The Salem (Oregon) Capitol Flour-Mills Company (Limited) was registered under the Companies Acts 1862 to 1883 on 1st May 1884, and the head office was in Edinburgh. The capital of the company was £100,000, divided into 20,000 shares of £5 each, and it was stated in the memorandum of association that “the first or present issue” was “to consist of £60,000 in 12,000 shares of £5 each, the remaining issue or issues to be made at such future period or periods, and upon such terms, as the directors shall determine.” Only 2562 shares were taken up, upon which was paid up £5 per share, making in all £12,810, subject to a deduction of £120, being the amount of calls unpaid.
The company was quite unsuccessful, and in a report, dated 15th December 1886, issued by the directors, it was stated in reference to the depreciation of the property and the business losses that these “will involve not only the share capital, but the creditors of the company will all suffer more or less according as the properties realise a higher or lower price.” The shareholders were accordingly asked in said report to authorise the directors to proceed with the realisation and winding-up “as if the company were in liquidation.”
Page: 313↓
In these circumstances Messrs Ross T. Smyth & Company, corn merchants, Liverpool, who were creditors of the company, presented a petition for a winding-up order, and the appointment of an official liquidator, on the ground that the company was unable to pay its debts, and it was just and equitable that it be wound up. Answers were lodged for the company and three of the creditors. It appeared that all the creditors, other than Messrs Ross T. Smyth & Company, were connected with the management of the company.

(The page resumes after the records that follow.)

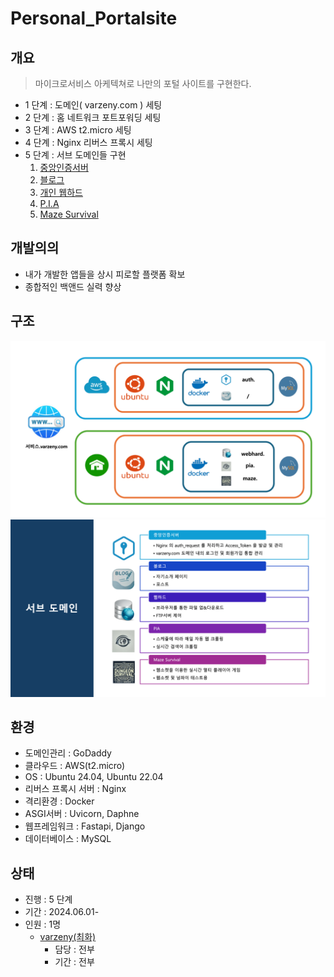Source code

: # Personal_Portalsite


## 개요
> 마이크로서비스 아케텍쳐로 나만의 포털 사이트를 구현한다.
* 1 단계 : 도메인( varzeny.com ) 세팅
* 2 단계 : 홈 네트워크 포트포워딩 세팅
* 3 단계 : AWS t2.micro 세팅
* 4 단계 : Nginx 리버스 프록시 세팅
* 5 단계 : 서브 도메인들 구현
    1. [중앙인증서버](https://github.com/varzeny/authorization_server_py.git)
    2. [블로그](https://github.com/varzeny/my_blog)
    3. [개인 웹하드](https://github.com/varzeny/Webhard_Server_Py)
    4. [P.I.A](https://github.com/varzeny/pia)
    5. [Maze Survival](https://github.com/varzeny/maze_survival)


## 개발의의
* 내가 개발한 앱들을 상시 피로할 플랫폼 확보
* 종합적인 백앤드 실력 향상


## 구조
![전체구조](./document/arch.png)
![전체구조](./document/subdomain.png)


## 환경
* 도메인관리 : GoDaddy
* 클라우드 : AWS(t2.micro)
* OS : Ubuntu 24.04, Ubuntu 22.04
* 리버스 프록시 서버 : Nginx
* 격리환경 : Docker
* ASGI서버 : Uvicorn, Daphne
* 웹프레임워크 : Fastapi, Django
* 데이터베이스 : MySQL


## 상태
* 진행 : 5 단계
* 기간 : 2024.06.01-
* 인원 : 1명 
    * [varzeny(최화)](https://varzeny.com/aboutme)
        * 담당 : 전부
        * 기간 : 전부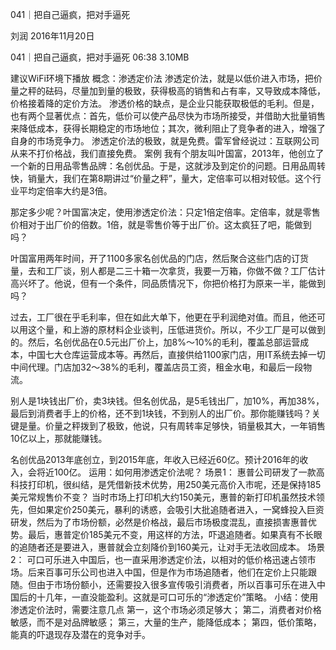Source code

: 041｜把自己逼疯，把对手逼死


刘润
2016年11月20日

041｜把自己逼疯，把对手逼死
06:38 3.10MB

建议WiFi环境下播放
概念：渗透定价法
渗透定价法，就是以低价进入市场，把价量之秤的砝码，尽量加到量的极致，获得极高的销售和占有率，又导致成本降低，价格接着降的定价方法。
渗透价格的缺点，是企业只能获取极低的毛利。但是，也有两个显著优点：首先，低价可以使产品尽快为市场所接受，并借助大批量销售来降低成本，获得长期稳定的市场地位；其次，微利阻止了竞争者的进入，增强了自身的市场竞争力。
渗透定价法的极致，就是免费。雷军曾经说过：互联网公司从来不打价格战，我们直接免费。
案例
我有个朋友叫叶国富，2013年，他创立了一个新的日用品零售品牌：名创优品。于是，这就涉及到定价的问题。日用品周转快，销量大，我们在第8期讲过“价量之秤”，量大，定倍率可以相对较低。这个行业平均定倍率大约是3倍。

那定多少呢？叶国富决定，使用渗透定价法：只定1倍定倍率。定倍率，就是零售价相对于出厂价的倍数。1倍，就是零售价等于出厂价。这太疯狂了吧，能做到吗？

叶国富用两年时间，开了1100多家名创优品的门店，然后聚合这些门店的订货量，去和工厂谈，别人都是二三十箱一次拿货，我要一万箱，你做不做？工厂估计高兴坏了。他说，但有一个条件，同品质情况下，你把价格打为原来一半，能做到吗？

过去，工厂很在乎毛利率，但在如此大单下，他更在乎利润绝对值。而且，他还可以用这个量，和上游的原材料企业谈判，压低进货价。所以，不少工厂是可以做到的。然后，名创优品在0.5元出厂价上，加8%～10%的毛利，覆盖总部运营成本，中国七大仓库运营成本等。再然后，直接供给1100家门店，用IT系统去掉一切中间代理。门店加32～38%的毛利，覆盖店员工资，租金水电，和最后一段物流。

别人是1块钱出厂价，卖3块钱。但名创优品，是5毛钱出厂，加10%，再加38%，最后到消费者手上的价格，还不到1块钱，不到别人的出厂价。那你能赚钱吗？关键是量。价量之秤拨到了极致，他说，只有周转率足够快，销量极其大，一年销售10亿以上，那就能赚钱。

名创优品2013年底创立，到2015年底，年收入已经近60亿。预计2016年的收入，会将近100亿。
运用：如何用渗透定价法呢？
场景1：
惠普公司研发了一款高科技打印机，很纠结，是凭借新技术优势，用250美元高价入市呢，还是保持185美元常规售价不变？ 
当时市场上打印机大约150美元，惠普的新打印机虽然技术领先，但如果定价250美元，暴利的诱惑，会吸引大批追随者进入，一窝蜂投入巨资研发，然后为了市场份额，必然是价格战，最后市场极度混乱，直接损害惠普优势。最后，惠普定价185美元不变，用这样的方法，吓退追随者。如果真有不长眼的追随者还是要进入，惠普就会立刻降价到160美元，让对手无法收回成本。 
场景2：
可口可乐进入中国后，也一直采用渗透定价法，以相对的低价格迅速占领市场。后来百事可乐公司也进入中国，但是作为市场追随者，他们在定价上只能跟随。但由于市场份额小，还需要投入很多宣传吸引消费者，所以百事可乐在进入中国后的十几年，一直没能盈利。这就是可口可乐的“渗透定价”策略。
小结：使用渗透定价法时，需要注意几点
第一，这个市场必须足够大；
第二，消费者对价格敏感，而不是对品牌敏感；
第三，大量的生产，能降低成本；
第四，低价策略，能真的吓退现存及潜在的竞争对手。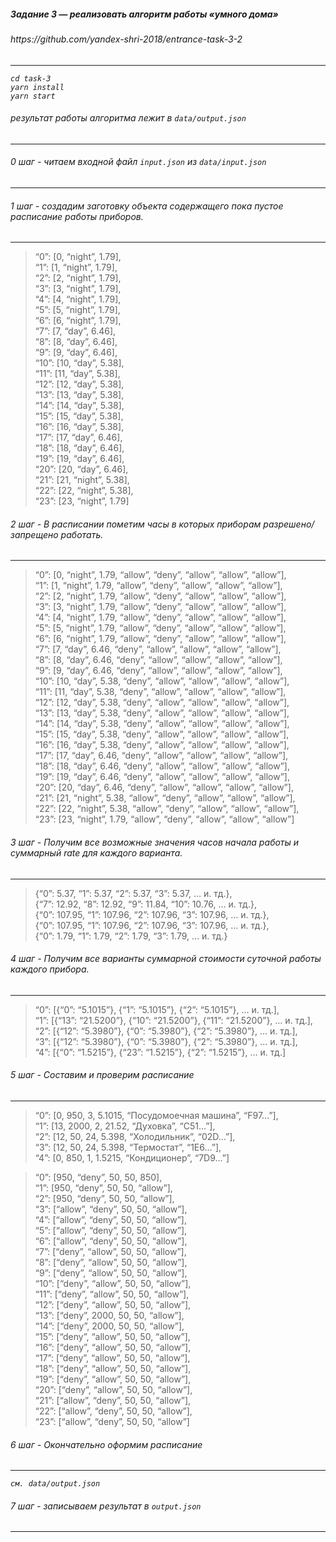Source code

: <h5><a id="_3_______0"></a><em>Задание 3 — реализовать алгоритм работы «умного дома»</em></h5>
<h6>https://github.com/yandex-shri-2018/entrance-task-3-2</h6>
<hr>
<p><em><code>cd task-3</code></em><br>
<em><code>yarn install</code></em><br>
<em><code>yarn start</code></em></p>
<h6><a id="_____dataoutputjson_2"></a><em>результат работы алгоритма лежит в <code>data/output.json</code></em></h6>
<hr>
<h6><a id="0______inputjson__datainputjson_7"></a><em>0 шаг - читаем входной файл <code>input.json</code> из <code>data/input.json</code></em></h6>
<hr>
<h6><a id="1____________9"></a><em>1 шаг - создадим заготовку объекта содержащего пока пустое расписание работы приборов.</em></h6>
<hr>
<blockquote>
<p>“0”: [0, “night”, 1.79],<br>
“1”: [1, “night”, 1.79],<br>
“2”: [2, “night”, 1.79],<br>
“3”: [3, “night”, 1.79],<br>
“4”: [4, “night”, 1.79],<br>
“5”: [5, “night”, 1.79],<br>
“6”: [6, “night”, 1.79],<br>
“7”: [7, “day”, 6.46],<br>
“8”: [8, “day”, 6.46],<br>
“9”: [9, “day”, 6.46],<br>
“10”: [10, “day”, 5.38],<br>
“11”: [11, “day”, 5.38],<br>
“12”: [12, “day”, 5.38],<br>
“13”: [13, “day”, 5.38],<br>
“14”: [14, “day”, 5.38],<br>
“15”: [15, “day”, 5.38],<br>
“16”: [16, “day”, 5.38],<br>
“17”: [17, “day”, 6.46],<br>
“18”: [18, “day”, 6.46],<br>
“19”: [19, “day”, 6.46],<br>
“20”: [20, “day”, 6.46],<br>
“21”: [21, “night”, 5.38],<br>
“22”: [22, “night”, 5.38],<br>
“23”: [23, “night”, 1.79]</p>
</blockquote>
<h6><a id="2____________38"></a><em>2 шаг - В расписании пометим часы в которых приборам разрешено/запрещено работать.</em></h6>
<hr>
<blockquote>
<p>“0”: [0, “night”, 1.79, “allow”, “deny”, “allow”, “allow”, “allow”],<br>
“1”: [1, “night”, 1.79, “allow”, “deny”, “allow”, “allow”, “allow”],<br>
“2”: [2, “night”, 1.79, “allow”, “deny”, “allow”, “allow”, “allow”],<br>
“3”: [3, “night”, 1.79, “allow”, “deny”, “allow”, “allow”, “allow”],<br>
“4”: [4, “night”, 1.79, “allow”, “deny”, “allow”, “allow”, “allow”],<br>
“5”: [5, “night”, 1.79, “allow”, “deny”, “allow”, “allow”, “allow”],<br>
“6”: [6, “night”, 1.79, “allow”, “deny”, “allow”, “allow”, “allow”],<br>
“7”: [7, “day”, 6.46, “deny”, “allow”, “allow”, “allow”, “allow”],<br>
“8”: [8, “day”, 6.46, “deny”, “allow”, “allow”, “allow”, “allow”],<br>
“9”: [9, “day”, 6.46, “deny”, “allow”, “allow”, “allow”, “allow”],<br>
“10”: [10, “day”, 5.38, “deny”, “allow”, “allow”, “allow”, “allow”],<br>
“11”: [11, “day”, 5.38, “deny”, “allow”, “allow”, “allow”, “allow”],<br>
“12”: [12, “day”, 5.38, “deny”, “allow”, “allow”, “allow”, “allow”],<br>
“13”: [13, “day”, 5.38, “deny”, “allow”, “allow”, “allow”, “allow”],<br>
“14”: [14, “day”, 5.38, “deny”, “allow”, “allow”, “allow”, “allow”],<br>
“15”: [15, “day”, 5.38, “deny”, “allow”, “allow”, “allow”, “allow”],<br>
“16”: [16, “day”, 5.38, “deny”, “allow”, “allow”, “allow”, “allow”],<br>
“17”: [17, “day”, 6.46, “deny”, “allow”, “allow”, “allow”, “allow”],<br>
“18”: [18, “day”, 6.46, “deny”, “allow”, “allow”, “allow”, “allow”],<br>
“19”: [19, “day”, 6.46, “deny”, “allow”, “allow”, “allow”, “allow”],<br>
“20”: [20, “day”, 6.46, “deny”, “allow”, “allow”, “allow”, “allow”],<br>
“21”: [21, “night”, 5.38, “allow”, “deny”, “allow”, “allow”, “allow”],<br>
“22”: [22, “night”, 5.38, “allow”, “deny”, “allow”, “allow”, “allow”],<br>
“23”: [23, “night”, 1.79, “allow”, “deny”, “allow”, “allow”, “allow”]</p>
</blockquote>
<h6><a id="3____________rate____67"></a><em>3 шаг - Получим все возможные значения часов начала работы и суммарный rate для каждого варианта.</em></h6>
<hr>
<blockquote>
<p>{“0”: 5.37, “1”: 5.37, “2”: 5.37, “3”: 5.37, … и. тд.},<br>
{“7”: 12.92, “8”: 12.92, “9”: 11.84, “10”: 10.76, … и. тд.},<br>
{“0”: 107.95, “1”: 107.96, “2”: 107.96, “3”: 107.96, … и. тд.},<br>
{“0”: 107.95, “1”: 107.96, “2”: 107.96, “3”: 107.96, … и. тд.},<br>
{“0”: 1.79, “1”: 1.79, “2”: 1.79, “3”: 1.79, … и. тд.}</p>
</blockquote>
<h6><a id="4____________77"></a><em>4 шаг - Получим все варианты суммарной стоимости суточной работы каждого прибора.</em></h6>
<hr>
<blockquote>
<p>“0”: [{“0”: “5.1015”}, {“1”: “5.1015”}, {“2”: “5.1015”}, … и. тд.],<br>
“1”: [{“13”: “21.5200”}, {“10”: “21.5200”}, {“11”: “21.5200”}, … и. тд.],<br>
“2”: [{“12”: “5.3980”}, {“0”: “5.3980”}, {“2”: “5.3980”}, … и. тд.],<br>
“3”: [{“12”: “5.3980”}, {“0”: “5.3980”}, {“2”: “5.3980”}, … и. тд.],<br>
“4”: [{“0”: “1.5215”}, {“23”: “1.5215”}, {“2”: “1.5215”}, … и. тд.]</p>
</blockquote>
<h6><a id="5_______86"></a><em>5 шаг - Составим и проверим расписание</em></h6>
<hr>
<blockquote>
<p>“0”: [0, 950, 3, 5.1015, “Посудомоечная машина”, “F97…”],<br>
“1”: [13, 2000, 2, 21.52, “Духовка”, “C51…”],<br>
“2”: [12, 50, 24, 5.398, “Холодильник”, “02D…”],<br>
“3”: [12, 50, 24, 5.398, “Термостат”, “1E6…”],<br>
“4”: [0, 850, 1, 1.5215, “Кондиционер”, “7D9…”]</p>
</blockquote>
<blockquote>
<p>“0”: [950, “deny”, 50, 50, 850],<br>
“1”: [950, “deny”, 50, 50, “allow”],<br>
“2”: [950, “deny”, 50, 50, “allow”],<br>
“3”: [“allow”, “deny”, 50, 50, “allow”],<br>
“4”: [“allow”, “deny”, 50, 50, “allow”],<br>
“5”: [“allow”, “deny”, 50, 50, “allow”],<br>
“6”: [“allow”, “deny”, 50, 50, “allow”],<br>
“7”: [“deny”, “allow”, 50, 50, “allow”],<br>
“8”: [“deny”, “allow”, 50, 50, “allow”],<br>
“9”: [“deny”, “allow”, 50, 50, “allow”],<br>
“10”: [“deny”, “allow”, 50, 50, “allow”],<br>
“11”: [“deny”, “allow”, 50, 50, “allow”],<br>
“12”: [“deny”, “allow”, 50, 50, “allow”],<br>
“13”: [“deny”, 2000, 50, 50, “allow”],<br>
“14”: [“deny”, 2000, 50, 50, “allow”],<br>
“15”: [“deny”, “allow”, 50, 50, “allow”],<br>
“16”: [“deny”, “allow”, 50, 50, “allow”],<br>
“17”: [“deny”, “allow”, 50, 50, “allow”],<br>
“18”: [“deny”, “allow”, 50, 50, “allow”],<br>
“19”: [“deny”, “allow”, 50, 50, “allow”],<br>
“20”: [“deny”, “allow”, 50, 50, “allow”],<br>
“21”: [“allow”, “deny”, 50, 50, “allow”],<br>
“22”: [“allow”, “deny”, 50, 50, “allow”],<br>
“23”: [“allow”, “deny”, 50, 50, “allow”]</p>
</blockquote>
<h6><a id="6______120"></a><em>6 шаг - Окончательно оформим расписание</em></h6>
<hr>
<p><em><code>см. data/output.json</code></em></p>
<h6><a id="7______outputjson_124"></a><em>7 шаг - записываем результат в <code>output.json</code></em></h6>
<hr>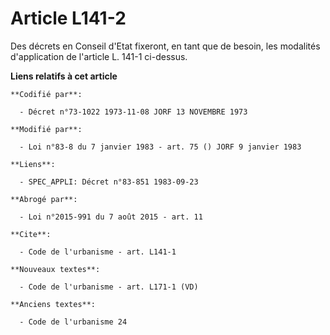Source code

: # Article L141-2

Des décrets en Conseil d'Etat fixeront, en tant que de besoin, les modalités d'application de l'article L. 141-1 ci-dessus.

**Liens relatifs à cet article**

	**Codifié par**:

	  - Décret n°73-1022 1973-11-08 JORF 13 NOVEMBRE 1973

	**Modifié par**:

	  - Loi n°83-8 du 7 janvier 1983 - art. 75 () JORF 9 janvier 1983

	**Liens**:

	  - SPEC_APPLI: Décret n°83-851 1983-09-23

	**Abrogé par**:

	  - Loi n°2015-991 du 7 août 2015 - art. 11

	**Cite**:

	  - Code de l'urbanisme - art. L141-1

	**Nouveaux textes**:

	  - Code de l'urbanisme - art. L171-1 (VD)

	**Anciens textes**:

	  - Code de l'urbanisme 24
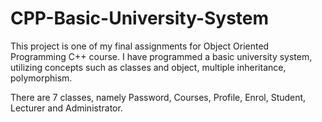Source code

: # CPP-Basic-University-System
This project is one of my final assignments for Object Oriented Programming C++ course. I have programmed a basic university system, utilizing concepts such as 
classes and object, multiple inheritance, polymorphism.

There are 7 classes, namely Password, Courses, Profile, Enrol, Student, Lecturer and Administrator. 

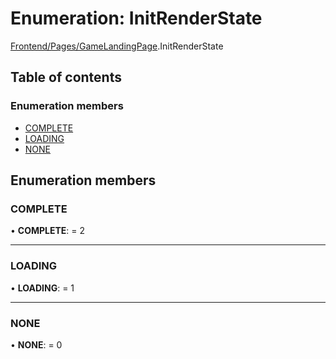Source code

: # Enumeration: InitRenderState

[Frontend/Pages/GameLandingPage](../modules/frontend_pages_gamelandingpage.md).InitRenderState

## Table of contents

### Enumeration members

- [COMPLETE](frontend_pages_gamelandingpage.initrenderstate.md#complete)
- [LOADING](frontend_pages_gamelandingpage.initrenderstate.md#loading)
- [NONE](frontend_pages_gamelandingpage.initrenderstate.md#none)

## Enumeration members

### COMPLETE

• **COMPLETE**: = 2

---

### LOADING

• **LOADING**: = 1

---

### NONE

• **NONE**: = 0
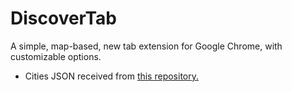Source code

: # DiscoverTab
A simple, map-based, new tab extension for Google Chrome, with customizable options.	

* Cities JSON received from [this repository.](https://gist.github.com/Miserlou/c5cd8364bf9b2420bb29)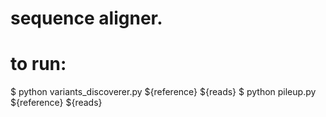 # sequence aligner.
# to run:

$ python variants_discoverer.py ${reference} ${reads}
$ python              pileup.py ${reference} ${reads}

The respondents stated that there were no assets in this country with which a liquidator could deal, that the property in America was hypothecated to the creditors there, and that a receiver should be appointed in America.
Argued for the respondents—The appointment of a liquidator was unnecessary, and would only involve the company in further expense. The American creditors of the company had secured their own interests by hypothecation and otherwise. There were no assets in this country, and the respondents, who were the whole body of creditors of the company other than Messrs Ross T. Smyth & Company, opposed this application. Their desires must be taken into consideration— in re St Thomas' Dock Company, February 12, 1876, L.R., 2 Ch. D. 116; in re Chapel House Colliery Company, June 28, 1883, L.R., 24 Ch D 259; Story's Conflict of Laws, secs. 409, 599; Bar's International Law (Gillespie's translation), sec. 128.
At advising—
The issue therefore raised here is not whether the company is to be wound up, but whether the winding-up is to be conducted by the directors, or whether a liquidator shall be appointed by the Court. I have no doubt that the proper course for us to take is to make an order for winding-up the company, and to appoint a judicial liquidator.
A number of cases were referred to in argument in which a winding-up was refused, but there is no case in the books in which after a company has resolved to wind up, and one creditor has demanded the appointment of a judicial liquidator, that was refused. It is said that the general voice of the creditors is opposed to the application, but all the creditors other than the petitioner were connected with the company, and very likely the first duty of the liquidator will be to investigate their debts. I have no doubt whatever that we should grant this application, even though it is said that an official receiver may be required in America. In every view I think the petitioner is entitled to have the winding-up put in the hands of an official liquidator.
The Court granted the order.
Counsel for Petitioner— Shaw. Agent— Robert Finlay, S.S.C.
Counsel for Respondents— Lorimer. Agents— Auld & Macdonald, W.S.